(STORED DATA Opens)

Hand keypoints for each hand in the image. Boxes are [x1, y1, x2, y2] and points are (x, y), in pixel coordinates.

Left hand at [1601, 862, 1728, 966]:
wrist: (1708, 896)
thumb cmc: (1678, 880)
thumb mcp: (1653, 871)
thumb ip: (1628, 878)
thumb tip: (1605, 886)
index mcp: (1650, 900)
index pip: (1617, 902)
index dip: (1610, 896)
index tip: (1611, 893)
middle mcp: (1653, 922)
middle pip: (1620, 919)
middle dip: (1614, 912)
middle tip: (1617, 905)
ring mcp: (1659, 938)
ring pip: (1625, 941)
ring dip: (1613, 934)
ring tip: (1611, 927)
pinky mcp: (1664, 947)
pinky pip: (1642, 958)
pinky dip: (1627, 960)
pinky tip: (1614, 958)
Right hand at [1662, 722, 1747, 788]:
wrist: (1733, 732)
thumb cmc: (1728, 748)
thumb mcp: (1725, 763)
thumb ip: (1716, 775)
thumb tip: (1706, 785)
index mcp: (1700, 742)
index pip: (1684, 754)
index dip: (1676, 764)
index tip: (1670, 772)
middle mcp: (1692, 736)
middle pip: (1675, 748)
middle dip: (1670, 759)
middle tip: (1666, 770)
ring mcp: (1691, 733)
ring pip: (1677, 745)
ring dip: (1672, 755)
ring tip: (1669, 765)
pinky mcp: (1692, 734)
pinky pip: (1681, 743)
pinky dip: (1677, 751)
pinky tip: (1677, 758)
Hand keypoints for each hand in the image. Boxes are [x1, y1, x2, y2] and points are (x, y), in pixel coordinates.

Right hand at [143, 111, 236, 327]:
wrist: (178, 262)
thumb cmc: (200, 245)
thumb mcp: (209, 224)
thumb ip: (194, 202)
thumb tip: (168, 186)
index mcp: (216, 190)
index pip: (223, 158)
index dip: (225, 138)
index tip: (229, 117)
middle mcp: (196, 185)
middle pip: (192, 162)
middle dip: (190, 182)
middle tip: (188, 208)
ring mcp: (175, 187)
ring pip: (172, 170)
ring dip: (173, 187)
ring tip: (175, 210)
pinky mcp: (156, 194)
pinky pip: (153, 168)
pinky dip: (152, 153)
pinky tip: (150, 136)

(STORED DATA Closes)

### WORK REQUEST
The first line of the entries above marks where to begin; repeat each line exactly through the one that contains "index pip: (1684, 754)", and include that line.

### RESULT OF THE TASK
Hand keypoints for each hand in the image. Boxes are [x1, y1, x2, y2] and points are (x, y), in pixel coordinates.

Left hand at [1601, 862, 1728, 966]:
wrist: (1708, 896)
thumb cmc: (1678, 880)
thumb mcp: (1653, 871)
thumb ip: (1628, 878)
thumb tip: (1605, 886)
index mcp: (1650, 900)
index pip: (1617, 902)
index dip: (1610, 896)
index tip: (1611, 893)
middle mcp: (1653, 922)
middle pip: (1620, 919)
middle dip: (1614, 912)
middle tip: (1617, 905)
ring mcp: (1659, 938)
ring pip: (1625, 941)
ring dip: (1613, 934)
ring tip: (1611, 927)
pinky mcp: (1664, 947)
pinky pip: (1642, 958)
pinky dip: (1627, 960)
pinky tip: (1614, 958)
Right hand at [1662, 722, 1747, 788]:
wrist: (1733, 732)
thumb cmc: (1728, 748)
thumb mcp: (1725, 763)
thumb ip: (1716, 775)
thumb tip: (1706, 785)
index mcp: (1700, 742)
index pip: (1684, 754)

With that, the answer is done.